EXERCISE MATERIALS =>
Start of Block
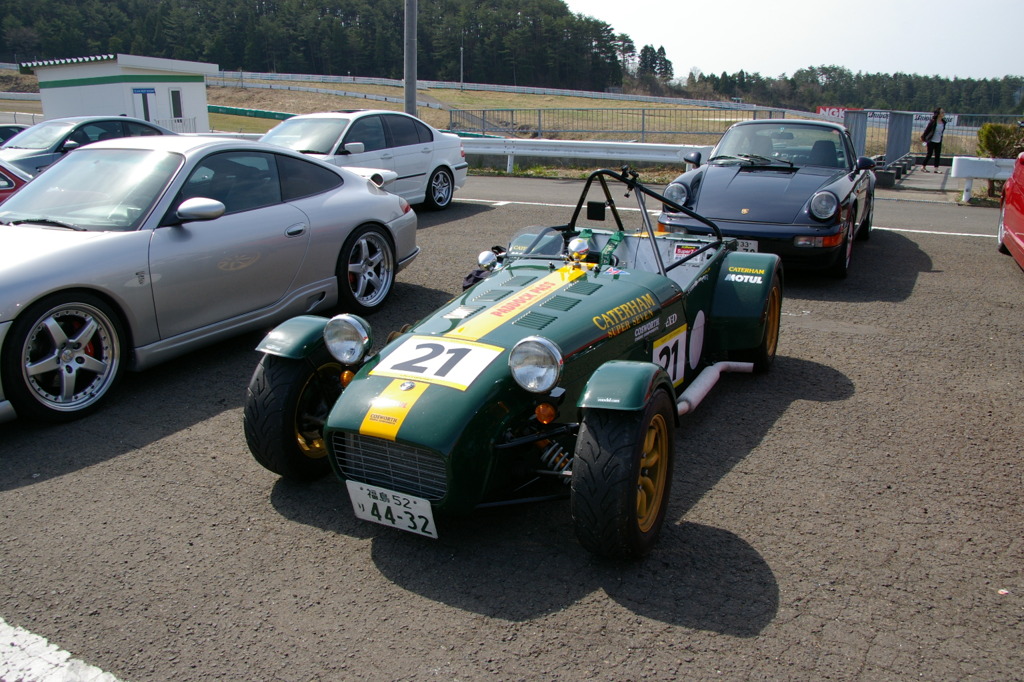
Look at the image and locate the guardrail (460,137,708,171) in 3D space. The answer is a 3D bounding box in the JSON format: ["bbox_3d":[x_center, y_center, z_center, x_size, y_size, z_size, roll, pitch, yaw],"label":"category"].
End of Block
Start of Block
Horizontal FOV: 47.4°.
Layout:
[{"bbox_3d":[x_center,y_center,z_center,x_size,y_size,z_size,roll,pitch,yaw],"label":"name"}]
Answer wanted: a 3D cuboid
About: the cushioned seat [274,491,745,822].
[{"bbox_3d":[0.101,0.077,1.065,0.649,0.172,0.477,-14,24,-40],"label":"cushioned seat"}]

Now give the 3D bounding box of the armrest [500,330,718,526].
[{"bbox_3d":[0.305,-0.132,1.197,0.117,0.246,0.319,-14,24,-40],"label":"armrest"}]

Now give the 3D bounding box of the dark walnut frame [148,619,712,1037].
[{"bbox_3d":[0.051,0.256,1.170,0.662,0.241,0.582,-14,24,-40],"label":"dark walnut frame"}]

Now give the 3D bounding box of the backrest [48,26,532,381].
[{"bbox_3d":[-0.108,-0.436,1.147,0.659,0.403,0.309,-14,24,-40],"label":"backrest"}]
End of Block
WHAT NEEDS TO BE DONE => Please go through the material and return each line where the word "roll" appears.

RESULT OF THE EXERCISE =>
Look at the image and locate the guardrail (460,137,708,171) in 3D space. The answer is a 3D bounding box in the JSON format: ["bbox_3d":[x_center, y_center, z_center, x_size, y_size, z_size, roll, pitch, yaw],"label":"category"].
[{"bbox_3d":[x_center,y_center,z_center,x_size,y_size,z_size,roll,pitch,yaw],"label":"name"}]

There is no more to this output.